PromoRepublic raises $1.2M for AI which creates social media for small businesses
As AI slowly seeps into various sectors, it was fairly inevitable that we would start to see the “AI for X” startups begin to appear. Thus “AI for small business social media” is now a thing, in the shape of PromoRepublic, a US/Finnish/Ukrainian startup which has now raised a $1.2M investment round.
More specifically, they bill themselves as a “WIX for a small business’s social presence”. So what does that mean? Effectively it’s a simple way to grow a small business with social media content.

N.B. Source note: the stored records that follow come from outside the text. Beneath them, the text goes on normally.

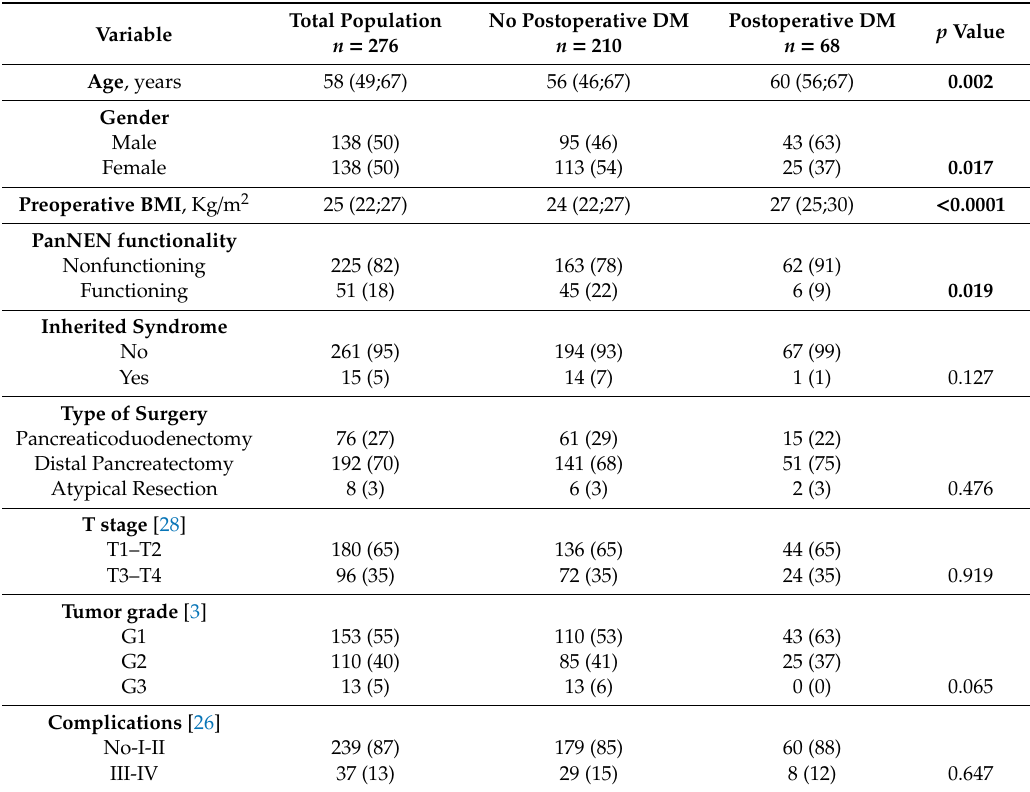
Table 2. Comparison of demographic, clinical and pathological characteristics between patients submitted to surgery for pancreatic neuroendocrine neoplasms (PanNEN) who developed postoperative diabetes mellitus (DM) ( n = 68) and those who did not ( n = 208).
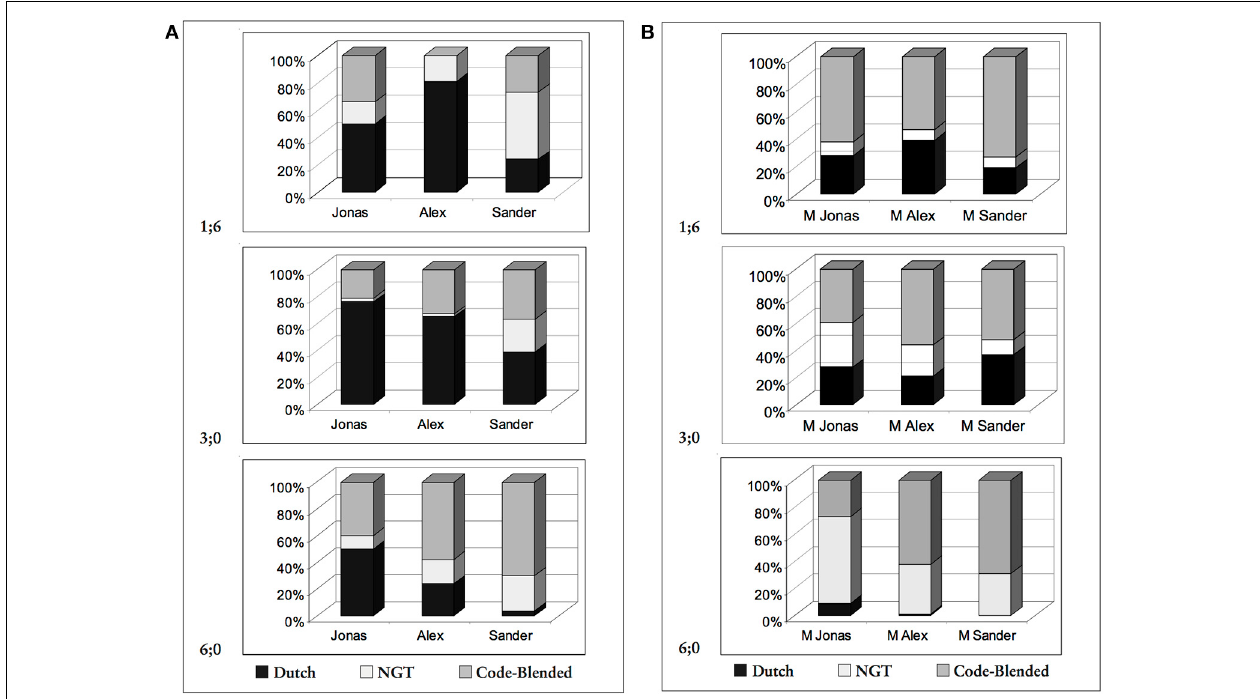
FIGURE 3 | Bimodal bilinguals. Language choice by (A) hearing children and (B) deaf mothers at ages 1;06, 3;00, and 6;00 (van den Bogaerde and Baker, 2009) (Reproduced with permission from Gallaudet University Press).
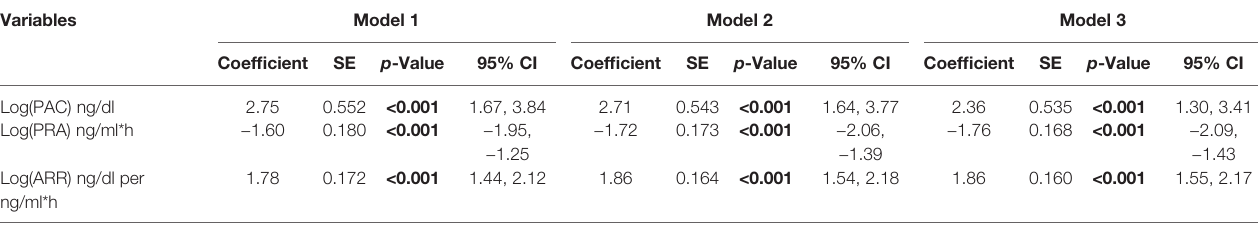
TABLE 3 | Correlation between PAC, PRA, ARR, and score of WMLs in linear regression analyses. Variables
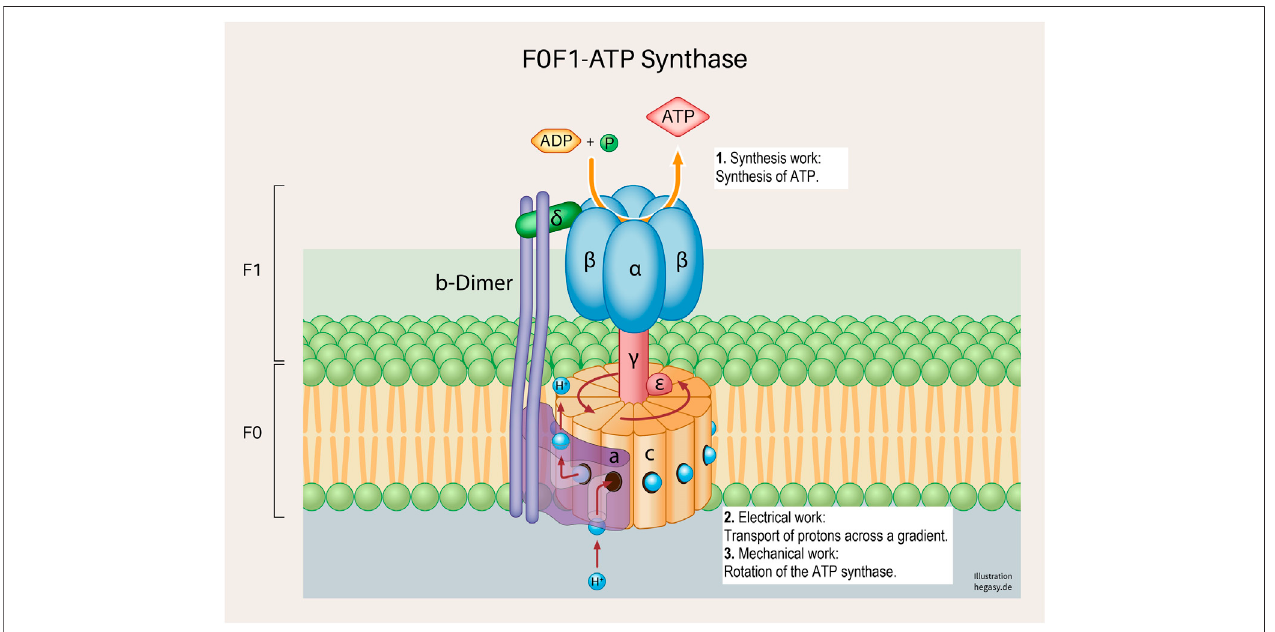
FIGURE4| Asubunitofthecellrespirationdescribedabove;theF0F1ATPsynthetasesystemintheinnermitochondrialmembrane(Neupaneetal.,2019).Various formsofcellworkareinvolved,andwhicharenecessaryforacorrectprocess:synthesiswork(1),electricalwork(2),andmechanicalwork(3).Theseworkingprocesses are also, as already described above, not only in fl uenced by the regular structure of the proteins but are also dependent on the surrounding biological energy, the milieu and mechanical in fl uences.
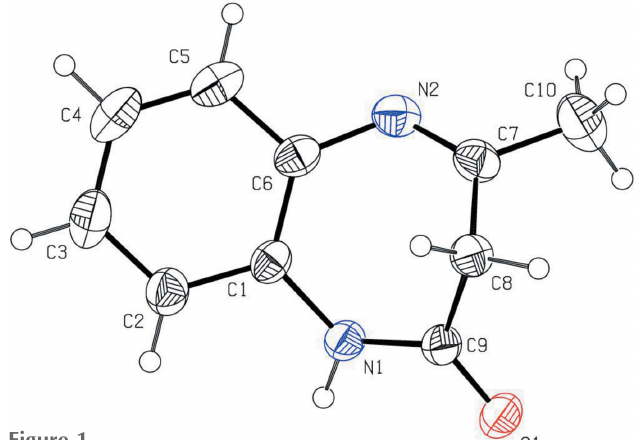
Figure 1 Molecular structure of the title compound with displacement ellipsoids drawn at the 30% probability level.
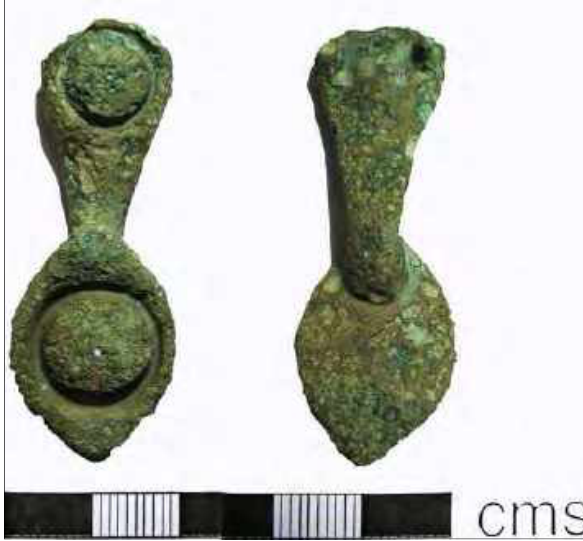
Fig 2.29 Late Iron Age cast copper alloy strap fastener from Cumbria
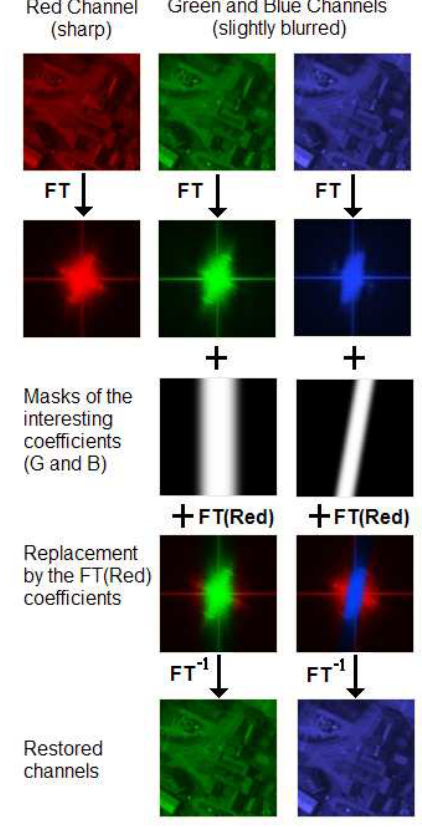
Figure 3. Pansharpening approach used in the case of small motion blur (when the red channel remains sharp)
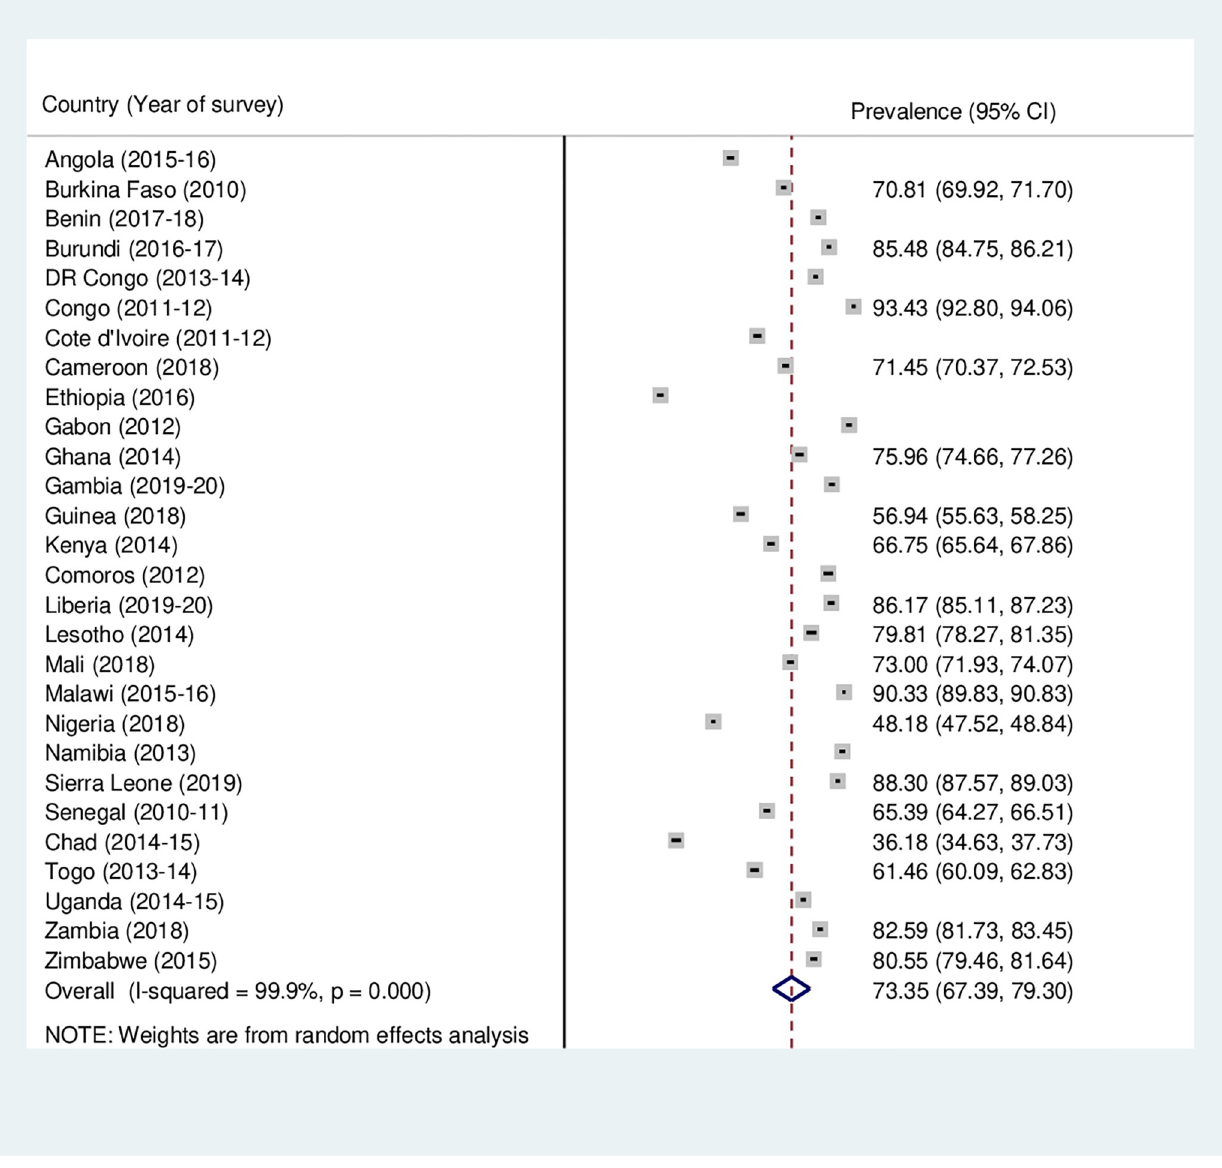
Fig 2. Forest plot showing the prevalence of skilled birth attendance during delivery among women in sub-Saharan Africa. determine the influence of different types of mass media variables on ANC, SBA, and PNC, a multilevel logistic regression was adopted and modelled in three steps. Model 0, I, and II were fitted to include the outcome variable, key explanatory variables only, and key explanatory var- iables and covariates from the best selection method respectively. The rest of the AIC was used to test for the model fitness and comparison. Adjusted odds ratio (aOR) with their 95% confi- dence intervals (CIs) were used to present the results of the regression analysis in a tabular form. Furthermore, the intraclass correlation coefficient, and the variance component is reported. The women’s sample weight (v005/1,000,000) was applied in all analyses to alleviate biased estimates based on the DHS guidelines. Also, we used the survey set ‘svy’ command in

Investors in this seed round include Peter Drucker’s daughter Cecily Drucker, Nick Bilogorskiy (the ex-chief malware expert at Facebook), angel investor Aviram Jenik, business modeling guru David Lottenbach, Finnish Funding Agency for Innovation Tekes, as well as Howzat Partners, Digital Future and Spring Capital VC firms.
So far they have 50,000 small and medium business owners registered on the platform. It competes with visual design companies like Canva, Stencil, Adobe Spark, and DIFM (‘do-it-for-me’) companies like MainStreenHub, Boostability and RevLocal who do custom social content for SMBs. DIFM-companies tend to cost around $300 per month which is pricey for small businesses. PromoRepublic starts at $20 per month.
The platform helps small business owners understand what specific content to post for their specific business. So, when to post, how often, what copy, design, call to actions and hashtags to use on Facebook, Twitter, LinkedIn and Instagram. Then the user needs to make a final customization and approve content for the whole month. The platform has access to 100,000+ templates and images and is integrated with Hootsuite, HubSpot, Buffer, and Yext.
PromoRepublic will post automatically at the right time and frequency, thus doing the heavy lifting for SME/SMB business owners who really wouldn’t know where to begin in terms of creating and sharing content about their business.
Given that most small business owners usually do their own social media, they’d probably happily drop $20 a month on a platform that came up with ideas they could use and approve every month. Goodbye social media consultants? This could well be the case, at least at this level.